BEGIN Text

SPLL [39] is a concept drift detector based on likelihood estimation. In order to estimate log-likelihoods of the given data, a Gaussian mixture model is created on the reference data. Since the data may not support computing one covariance matrix per component of the Gaussian mixture model, the author proposes using a global covariance matrix instead. Afterwards, the log-likelihood of incoming data is estimated. Chi-squares quantiles are used to determine if a concept drift is present based on a predetermined threshold.

According to the author, the detector is best suited for detecting sudden concept drift. Furthermore, if the data cannot be clustered well, SPLL may fail to detect concept drift [39]. Since SPLL fits a Gaussian mixture model and computes a covariance matrix, the data needs to be numerical. The Chi-square test assumes independent and identically distributed data [54].

4.2.9 Unsupervised concept drift detector (UCDD)

UCDD [38] combines k-means clustering with the beta distribution to monitor change in a decision boundary. Two centroids are fitted on both the reference and the recent data to assign artificial class labels to the data. The resulting clusters must include data from either sample. The detector then determines the nearest data point of the other class for each data point in the recent window and assembles them in two sets. The number of items in each set is entered into the cumulative distribution function (cdf) of a beta distribution. If the resulting probability is lower than a certain threshold, a concept drift is detected.

It is crucial that the observed data can be clustered and even more importantly so that instances from both samples are present in each cluster. If one sample is not present in a cluster, the constructed set will be empty and the cdf of beta distribution will be called with one argument being 0, which is not within the function’s domain. The authors do not discuss this case, so it is unclear how to proceed. Furthermore, it is unclear how to ensure this situation does not occur or how to determine if it can occur with a given data stream.

As is the case with NN-DVI, the straightforward implementation of UCDD for this study relies on functionality from scikit-learn [52], in particular a k-means algorithm. During the experiments it became apparent that this study’s implementation is too slow to allow thorough evaluation. The largest contributor to this issue may be repeated calculations of the clusters, which may be alleviated by using an incremental k-means algorithm.

4.2.10 Unsupervised change detection for activity recognition (UDetect)

UDetect [47] observes the standard deviation in the recent data on each feature. Hence, the data must be numerical. Afterwards, it determines the average standard deviation across all features and compares it to several limits. These limits are derived from fixed reference data using Shewhart control parameters. If the Shewart limits are exceeded, a concept drift is detected. Shewhart control charts often assume independent and identically distributed data [55, 56], however this common requirement is not discussed in [47].

END Text

Summarize the passage on concept drift detectors in three sentences. The material after this text is not needed.

BEGIN Records provided

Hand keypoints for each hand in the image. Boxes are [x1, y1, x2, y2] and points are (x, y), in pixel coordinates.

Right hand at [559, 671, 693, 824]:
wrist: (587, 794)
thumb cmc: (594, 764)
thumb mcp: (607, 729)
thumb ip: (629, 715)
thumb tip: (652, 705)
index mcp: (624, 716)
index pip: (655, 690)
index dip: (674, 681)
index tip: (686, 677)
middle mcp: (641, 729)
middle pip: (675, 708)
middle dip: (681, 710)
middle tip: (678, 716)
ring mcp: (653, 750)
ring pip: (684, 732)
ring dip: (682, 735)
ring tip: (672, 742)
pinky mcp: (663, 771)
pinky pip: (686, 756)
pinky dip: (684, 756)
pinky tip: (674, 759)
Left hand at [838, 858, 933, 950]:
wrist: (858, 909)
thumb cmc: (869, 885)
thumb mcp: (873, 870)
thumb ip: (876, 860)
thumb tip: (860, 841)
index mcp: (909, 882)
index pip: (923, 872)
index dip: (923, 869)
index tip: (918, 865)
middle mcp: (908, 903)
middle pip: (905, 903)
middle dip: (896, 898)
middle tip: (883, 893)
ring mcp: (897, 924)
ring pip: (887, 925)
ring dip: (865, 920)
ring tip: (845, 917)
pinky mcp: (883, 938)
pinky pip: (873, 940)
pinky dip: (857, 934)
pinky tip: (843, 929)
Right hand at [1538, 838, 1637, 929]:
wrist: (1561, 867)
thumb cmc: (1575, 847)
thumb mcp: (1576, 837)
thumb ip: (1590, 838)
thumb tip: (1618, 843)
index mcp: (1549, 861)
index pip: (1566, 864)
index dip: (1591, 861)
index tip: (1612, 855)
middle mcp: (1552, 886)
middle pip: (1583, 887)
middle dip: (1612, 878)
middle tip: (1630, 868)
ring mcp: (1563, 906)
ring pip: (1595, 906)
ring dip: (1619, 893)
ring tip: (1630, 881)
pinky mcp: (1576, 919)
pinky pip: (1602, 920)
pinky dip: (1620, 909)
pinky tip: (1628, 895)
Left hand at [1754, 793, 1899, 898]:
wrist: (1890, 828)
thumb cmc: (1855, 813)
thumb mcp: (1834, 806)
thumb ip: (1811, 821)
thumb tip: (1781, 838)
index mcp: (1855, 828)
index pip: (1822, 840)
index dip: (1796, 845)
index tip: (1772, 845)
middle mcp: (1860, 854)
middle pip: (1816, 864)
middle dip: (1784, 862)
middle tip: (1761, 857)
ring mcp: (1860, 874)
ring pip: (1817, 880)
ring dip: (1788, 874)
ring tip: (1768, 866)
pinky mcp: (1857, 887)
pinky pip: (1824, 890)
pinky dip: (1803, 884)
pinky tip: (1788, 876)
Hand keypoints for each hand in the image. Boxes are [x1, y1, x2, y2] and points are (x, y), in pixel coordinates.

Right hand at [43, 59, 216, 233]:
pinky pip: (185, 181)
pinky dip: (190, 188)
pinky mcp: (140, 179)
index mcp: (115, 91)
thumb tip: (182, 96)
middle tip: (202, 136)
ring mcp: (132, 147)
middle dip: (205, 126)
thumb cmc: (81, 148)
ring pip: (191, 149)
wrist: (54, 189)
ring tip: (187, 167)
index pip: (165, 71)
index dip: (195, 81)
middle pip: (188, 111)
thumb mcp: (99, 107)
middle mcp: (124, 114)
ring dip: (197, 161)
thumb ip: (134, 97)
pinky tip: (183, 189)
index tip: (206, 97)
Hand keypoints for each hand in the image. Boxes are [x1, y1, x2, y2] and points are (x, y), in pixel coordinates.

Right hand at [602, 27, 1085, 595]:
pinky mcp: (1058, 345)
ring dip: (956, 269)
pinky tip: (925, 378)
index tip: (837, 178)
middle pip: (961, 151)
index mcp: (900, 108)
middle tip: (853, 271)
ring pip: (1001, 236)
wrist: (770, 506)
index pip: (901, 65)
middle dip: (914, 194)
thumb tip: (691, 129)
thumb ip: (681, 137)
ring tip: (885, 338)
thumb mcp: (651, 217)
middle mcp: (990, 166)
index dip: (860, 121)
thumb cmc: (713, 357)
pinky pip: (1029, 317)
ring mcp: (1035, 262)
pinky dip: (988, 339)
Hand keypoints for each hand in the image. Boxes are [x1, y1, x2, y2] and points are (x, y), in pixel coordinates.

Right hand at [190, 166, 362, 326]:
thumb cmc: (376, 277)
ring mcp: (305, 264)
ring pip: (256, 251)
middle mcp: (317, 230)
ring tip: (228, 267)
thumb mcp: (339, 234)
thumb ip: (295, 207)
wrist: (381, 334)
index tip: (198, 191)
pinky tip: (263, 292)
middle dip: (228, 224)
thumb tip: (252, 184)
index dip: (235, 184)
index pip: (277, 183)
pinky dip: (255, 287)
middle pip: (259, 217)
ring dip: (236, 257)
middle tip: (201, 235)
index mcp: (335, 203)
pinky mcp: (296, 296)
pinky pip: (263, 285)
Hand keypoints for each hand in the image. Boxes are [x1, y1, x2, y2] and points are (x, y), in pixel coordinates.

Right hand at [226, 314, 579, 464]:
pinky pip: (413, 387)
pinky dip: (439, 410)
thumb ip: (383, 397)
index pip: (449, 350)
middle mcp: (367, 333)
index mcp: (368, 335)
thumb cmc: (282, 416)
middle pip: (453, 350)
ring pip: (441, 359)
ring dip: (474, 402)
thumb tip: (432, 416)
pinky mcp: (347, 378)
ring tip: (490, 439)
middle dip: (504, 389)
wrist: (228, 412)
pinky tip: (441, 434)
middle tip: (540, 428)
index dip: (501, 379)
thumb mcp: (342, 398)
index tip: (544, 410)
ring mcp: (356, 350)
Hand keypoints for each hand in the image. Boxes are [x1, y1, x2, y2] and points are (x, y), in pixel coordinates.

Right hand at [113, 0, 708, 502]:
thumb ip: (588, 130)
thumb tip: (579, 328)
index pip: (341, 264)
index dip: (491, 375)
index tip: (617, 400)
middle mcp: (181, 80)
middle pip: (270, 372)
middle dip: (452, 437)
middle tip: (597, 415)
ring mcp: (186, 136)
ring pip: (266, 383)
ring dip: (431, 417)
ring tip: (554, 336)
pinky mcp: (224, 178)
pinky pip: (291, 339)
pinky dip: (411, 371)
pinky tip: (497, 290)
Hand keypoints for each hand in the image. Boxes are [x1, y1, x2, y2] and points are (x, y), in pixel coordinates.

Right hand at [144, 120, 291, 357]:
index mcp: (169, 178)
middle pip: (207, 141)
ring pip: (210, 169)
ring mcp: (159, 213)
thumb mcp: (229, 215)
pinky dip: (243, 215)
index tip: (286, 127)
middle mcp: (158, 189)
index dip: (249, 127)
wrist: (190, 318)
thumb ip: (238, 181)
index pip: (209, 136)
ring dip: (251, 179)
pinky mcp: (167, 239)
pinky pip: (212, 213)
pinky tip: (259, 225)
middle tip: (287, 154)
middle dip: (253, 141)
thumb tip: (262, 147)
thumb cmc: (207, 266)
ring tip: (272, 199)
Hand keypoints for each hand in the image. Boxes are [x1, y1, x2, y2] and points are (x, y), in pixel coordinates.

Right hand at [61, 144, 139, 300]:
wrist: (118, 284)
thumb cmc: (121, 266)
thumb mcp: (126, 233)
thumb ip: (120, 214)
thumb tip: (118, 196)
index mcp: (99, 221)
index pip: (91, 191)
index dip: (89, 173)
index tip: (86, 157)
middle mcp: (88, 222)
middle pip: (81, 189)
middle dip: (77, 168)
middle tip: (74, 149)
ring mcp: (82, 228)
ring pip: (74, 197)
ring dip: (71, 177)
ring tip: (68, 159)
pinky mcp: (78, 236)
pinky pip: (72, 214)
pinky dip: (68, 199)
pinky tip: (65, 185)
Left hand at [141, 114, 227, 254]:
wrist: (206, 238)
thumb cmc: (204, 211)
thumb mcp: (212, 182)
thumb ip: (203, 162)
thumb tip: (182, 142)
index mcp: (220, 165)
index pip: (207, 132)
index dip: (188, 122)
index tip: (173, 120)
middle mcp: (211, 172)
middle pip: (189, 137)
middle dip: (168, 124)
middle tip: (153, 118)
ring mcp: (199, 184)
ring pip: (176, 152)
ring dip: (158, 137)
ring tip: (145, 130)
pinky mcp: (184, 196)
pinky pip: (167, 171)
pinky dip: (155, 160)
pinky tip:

END Records provided

• [Answer] SPLL fits a Gaussian mixture model with a global covariance matrix to reference data, estimates the log-likelihood of incoming data, and uses Chi-square quantiles with a predetermined threshold to detect drift; it requires numerical data and is best suited to sudden drift. UCDD uses k-means to assign artificial class labels to reference and recent data, collects the nearest points of the other class into two sets, and passes the set sizes to a beta distribution cdf. However, UCDD breaks down when a cluster lacks instances from one sample, and the study's implementation proved too slow for thorough evaluation, while UDetect compares the average per-feature standard deviation of recent numerical data to Shewhart limits derived from fixed reference data.